There’s only one misstep on “The Innocents” — the inclusion of instrumental track “Sixty-Five Thousand.” It’s a pleasant enough song but is a bit of a throwaway. They had better material available, like the poignant ballad “When I Needed You” which ended up hidden away as a b-side. Other b-sides included the melodramatic “Love is Colder Than Death” and the catchy “Don’t Suppose”, either of which would have been better suited for the album. That said, it’s hard to be too critical. “The Innocents” became the duo’s signature recording that brought them their most significant international success (especially in America). It’s one of the great pop records of the ‘80s, and has endured as a fan favorite. “The Innocents” only peaked at #49 on the Billboard Album Charts at the time of its release in 1988, but it continued to sell slowly and steadily and in October 1991, over three years after its initial release, “The Innocents” was certified platinum in the US by the RIAA.   

“The Innocents” is a particularly iconic album in the gay community. Andy Bell was never very much in the closet (in Erasure’s very first video, “Who Needs Love Like That,” he was garbed in flamboyant drag), and in the ‘80s very few openly gay artists were making any headway on the US pop charts without being coy about their sexuality.
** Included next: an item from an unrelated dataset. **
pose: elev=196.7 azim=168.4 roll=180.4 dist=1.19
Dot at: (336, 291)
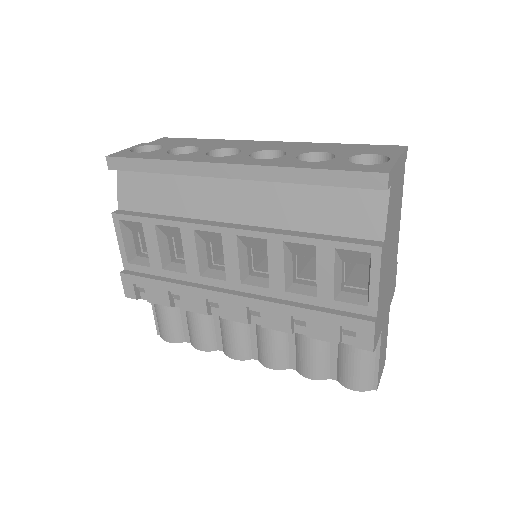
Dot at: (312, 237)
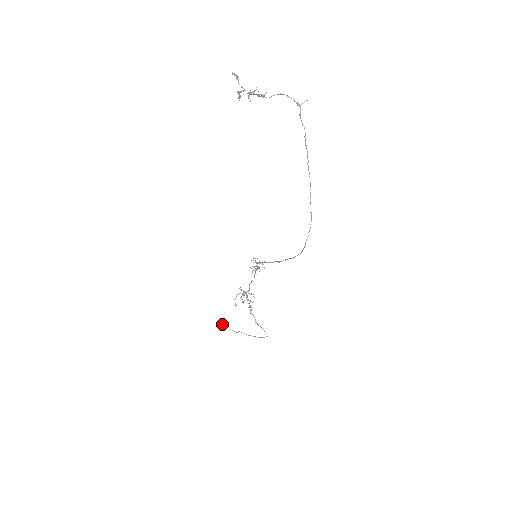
Pet Shop Boys, for example, were initially far more subtle about their sexual references (tracks like “Later Tonight,” for instance, about a furtive late-night gay encounter), whereas Erasure was more overt and obvious on songs like “Hideaway.” Andy Bell’s audaciously campy take on Tina Turner’s “River Deep, Mountain High” — included as a bonus track on “The Innocents” — left little to the imagination. Erasure are rightly regarded as pioneers in opening doors for openly gay artists. Unfortunately, perhaps for that very reason, crossover success on the American pop charts would be fleeting for Erasure. Their next album, “Wild!”, was marketed by Sire Records in the US mostly for the dance clubs, and none of the singles even charted — a travesty considering that they were coming off of an album that yielded two Top 20 pop hits, and “Wild!” was a record loaded with commercial tracks like “Blue Savannah” and “Drama”. Did Sire consider them “too gay” for continued pop crossover success, or did radio and MTV make the decision to back away from them? The duo would later have a surprise Top 10 in the ‘90s with the wonderfully beautiful ballad “Always,” but Erasure’s American success over the years has been mostly limited to the dance floor and their predominantly gay fan base. “The Innocents” proved to be their high-water mark commercially. The last time an Erasure single got any significant traction on the US charts was the ballad “In My Arms” from the “Cowboy” album, 16 years ago.

Despite not getting the mainstream attention in the US that they deserve, Erasure continues to record and put out great records (their upcoming holiday album, “Snow Globe,” is due on November 11), and tour the US as well as Europe, playing new songs and oldies to enthusiastic crowds. They’ve had some great albums and dozens of terrific singles, but “The Innocents” stands 25 years later as the pinnacle of their legacy.  It is unquestionably one of the quintessential pop albums of the late ‘80s.